[SUPPLIED TEXT Boundary: Start]

Ask around in Kino Viejo for Don Shemo, the local hat maker. From him you can buy a beautiful handwoven hat to keep the sun off of your face.
Many vendors sell Ironwood carvings. The Ironwood tree population has been devastated by this cottage industry. Much of what is now sold as Ironwood is actually cheap wood polished black with shoe polish. What little real Ironwood there is has been illegally harvested. The Seri indigenous community to the north of Kino has many Ironwood carvers who go to great lengths to harvest the wood sustainably. Buying directly from them supports sustainable use of this limit resource. Better yet, buy figures made from the local rock - just as beautiful and rock doesn't appear to be in short supply locally.
Seafood is the specialty here. From Ceviche to Tacos de Pescado, you won't run out of options from the sea. Try the chocolate oysters, which you can find with a snorkeling kit, or buy from street vendors such as Terri in Kino Viejo.
La Palapa del Pescador, located in Kino Nuevo is your typical Mexican seafood fare. Try the Filete Seri, a large fillet of whitefish topped with crunchy sauteed vegetables. They offer several types of ceviche and tacos marlin. The restaurant is on the beach with a fantastic view of the sky-blue coast.
Jorges is located on the tip of Kino Nuevo and has spectacular views of the ocean. Try the filete con mojo ajo, a fillet of whitefish smothered with garlic, cilantro and pimiento, or the filete encebollado.
La Placadita deep in the heart of Kino Viejo across from the park and down the street from the internet café, this little taqueria opens at 6PM and specializes in delicious carne asada. On the menu, you will find tacos, quesadillas, and papas. The papas are baked potatoes stuffed with carne asada, onions, and melted queso blanco.
Supertacos is a very good and (like most in Kino Viejo) casual open restaurant. Basic menu: soft carne asada tacos. Chilli macho which is a taco with carne asada, cheese and a green chilli on a lightly grilled tortilla. Carmellos which is like a small carne asada quesadilla. Lorenzos which a hard shell small taco in a bowl shape with lots of meat and cheese. They also have beans and broth served in a small styrofoam cup. The staff and cook/owner are very friendly. The owner speaks English fairly well. They have soda and horchata. Like most restaurants in Kino if you want alcohol it is fine to bring your own. Seems to be open mainly for dinner. Weekday hours erratic.
Mexican Coke in a bottle. You know, the kind made with sugar not high-fructose corn syrup. It's ubiquitous in Mexico and the bottles are reused for decades, so you produce no extra waste by drinking one.

[SUPPLIED TEXT Boundary: End]
[RECORD SET Boundary: Start]

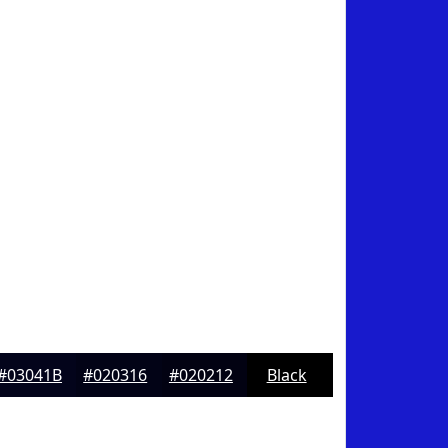
#03041B
#020316
#020212
Black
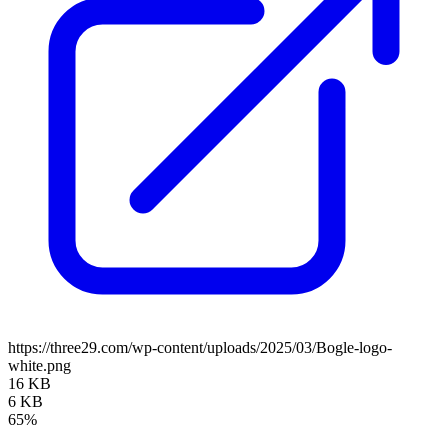
https://three29.com/wp-content/uploads/2025/03/Bogle-logo-
white.png
16 KB
6 KB
65%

[RECORD SET Boundary: End]

• _THE TASK_
Write the next part of the text about visiting Kino, picking up after its final sentence. The data comes from a different source than the text about Kino.

• _RESPONSE AREA_
Water out of the faucets is safe but very saline. Better to pick up bottled water.
In Bahía de Kino there are mostly apartment complexes but some hotels exist. Be warned that during Mexican (and US) holidays, getting reasonably priced accommodation might be difficult.
- Hotel Hacienda, Blvd. Guaymas esq. Manzanillo, ☏ , ✉ email@example.com. A cosy little hotel in old Kino (Kino Viejo) with a relaxed, helpful staff and a nice little swimming pool. Not without its maintenance faults. Within easy walking distance of the beach and restaurants. M$750 (pesos).
- Eco Bay Hotel, Calle Guaymas y Tampico, Colonia Centro (in Kino Viejo), ☏ , ✉ firstname.lastname@example.org. Beautiful pool and outside lounge area. Rooms are very basic, but clean. Good air conditioning and a comfortable bed. Staff do not speak any English. Single bedroom: M$700, includes breakfast.
Departamentos Santos is an excellent place to become familiar with Kino Viejo and the local flavor. It is as you would expect for an apartment complex off of a dirt road in an underdeveloped city. Don't bring too many expectations and be blown away by the convenience, location, and hospitality of Félix Santos Flores. Félix will make your time pleasant by playing some cumbia and musica norteña while he works on his finances in the courtyard. A double room with cable TV and an A/C will run you M$400. Climb up the steep spiral staircase to the rooftop lounge for an amazing view of the city. There are a couple of pools on the property that you can enjoy.
Local ice is made from local water. People that come from first world countries may get travelers' fever but if you've been outside the U.S, Canada or the U.K. a lot, it will be very unlikely that you get infected.